Menurut Badan Litbang Kemendagri, biaya politik menjadi wali kota/bupati mencapai Rp 20 miliar - Rp 30 miliar. Untuk level Gubernur berkisar Rp 20 miliar - Rp100 miliar.
Kemudian, seorang calon anggota DPR RI membutuhkan Rp 1 miliar - Rp 2 miliar, calon anggota DPRD Provinsi sekitar Rp 500 juta - Rp 1 miliar, dan calon anggota DPRD Kab/Kota sekitar Rp 250juta - Rp300 juta.
Biaya yang dikeluarkan calon tidak murni dari kantong pribadinya melainkan sokongan dari sponsor.
Sudah menjadi rahasia umum bahwa ada donor di belakang semua parpol atau kandidat. Ada yang terdeteksi dan ada yang tidak sama sekali.
Kerawanan adanya kesepakatan yang menyimpang maupun tindak pidana dari hubungan pendonor dan kandidat/parpol sangat tinggi.
Dampaknya masih akan terasa pascakandidat terpilih karena ada politik balas budi. Contoh praktiknya pelepasan izin, pengelolaan proyek pengadaan pemerintah atau sumber daya alam dikooptasi kepada orang/korporasi pemodal.
Akibatnya, acapkali perizinan tidak sesuai peruntukan atau melanggar hukum, pengadaan pemerintah atau tata kelola sumber daya alam menjadi tidak sehat dan tidak maksimal berdampak pada pemasukan negara dan kesejahteraan masyarakat.
Pola ini menjadi lingkaran setan yang melahirkan mafia dalam berbagai sektor.
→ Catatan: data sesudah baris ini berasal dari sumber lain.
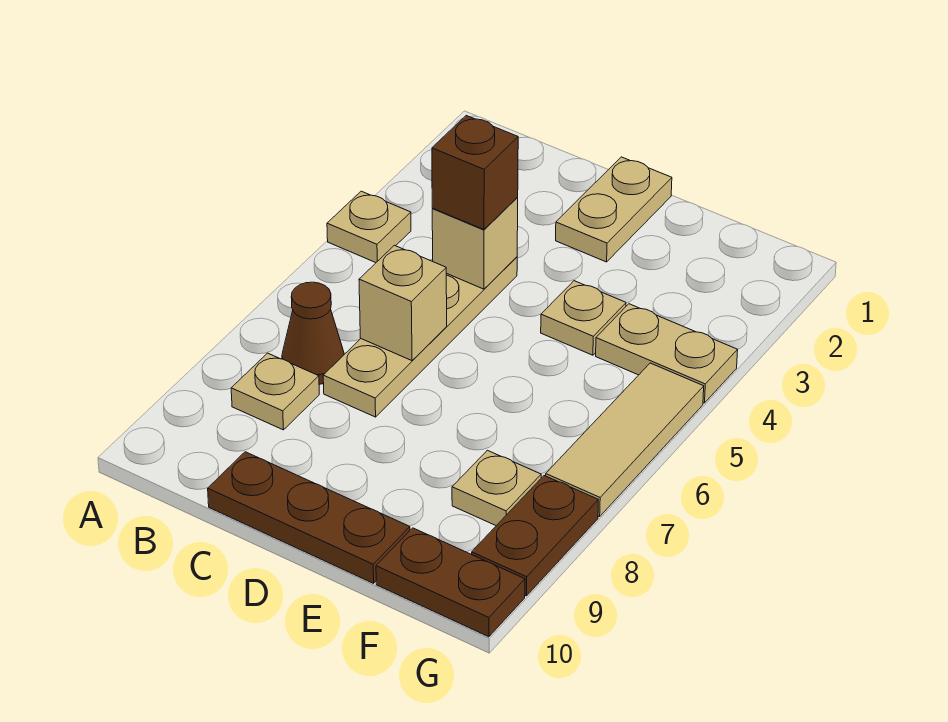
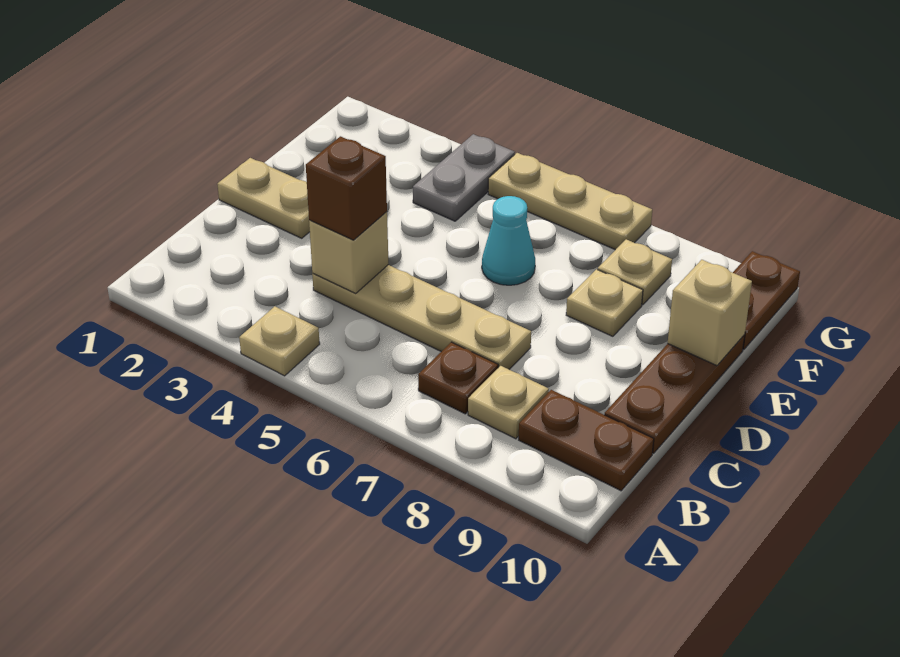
brown 1x1 cone [282,282,344,384] -> brown 1x1 plate [418,342,498,414]
tan 1x1 brick [359,245,447,361] -> tan 1x1 brick moved to [668,260,752,366]
tan 1x1 plate [541,281,626,355] -> tan 1x1 plate moved to [566,269,643,336]
none -> cyan 1x1 cone [482,196,535,285]
tan 1x2 plate [596,304,738,403] -> grey 1x2 plate [413,134,515,221]
tan 1x3 tile [546,363,704,517] -> tan 1x3 plate [488,153,652,250]
brown 1x2 plate [472,476,598,596] -> brown 1x2 plate moved to [519,390,654,491]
Garis tanggungjawab pejabat kepada rakyat makin absurd karena keberpihakan utama pejabat bukan kepada rakyat.
Situasi seperti ini perlu kiranya penanganan serius. Harapan atas RUU yang dapat digunakan sebagai instrumen pencegahan dan pemberantasan kejahatan sepatutnya disambut baik legislatif demi kepentingan nusa dan bangsa.
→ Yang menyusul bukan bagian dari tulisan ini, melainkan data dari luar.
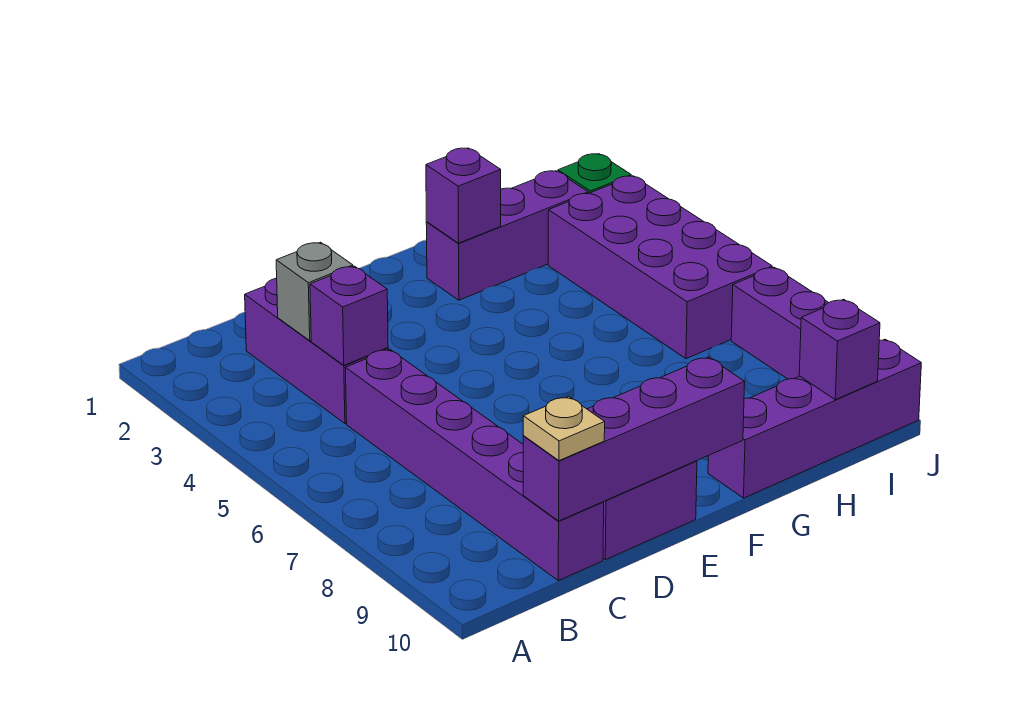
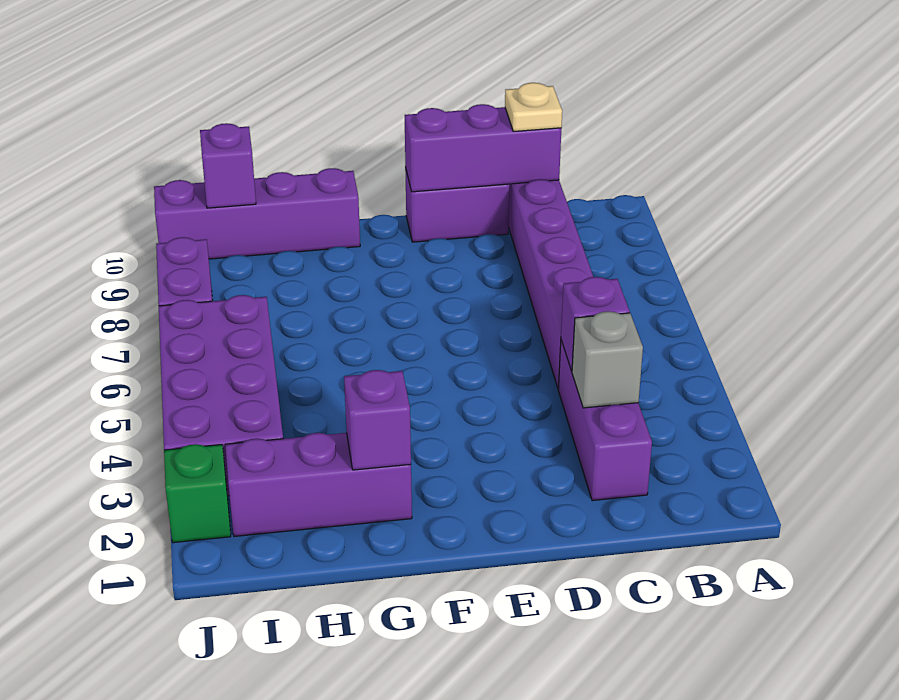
purple 1x4 brick [523,357,745,521] -> purple 1x3 brick [405,104,561,192]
Pembatasan transaksi uang kartal (tunai) bukan berarti membatasi sepenuhinya semua transaksi karena hanya pada jumlah transaksi tertentu. Sisa transaksinya dapat dilakukan melalui transfer perbankan.
Urgensi pengesahan RUU PTUK perlu dilihat dalam kepentingan yang lebih luas. Urgensi UU PTUK karena banyak manfaatnya.
Dari aspek politik, UU PTUK kelak memungkinkan kontrol yang jelas dan terukur terhadap peredaran uang dalam ranah politik.
Pendanaan partai atau kandidat lebih transparan dan akuntabel. Tujuannya, transaksi dalam politik lebih bersih.
Aktor-aktor politik lebih berorientasi pada inovasi dan kreativitas untuk mendulang suara, daripada menggunakan uang untuk membeli suara.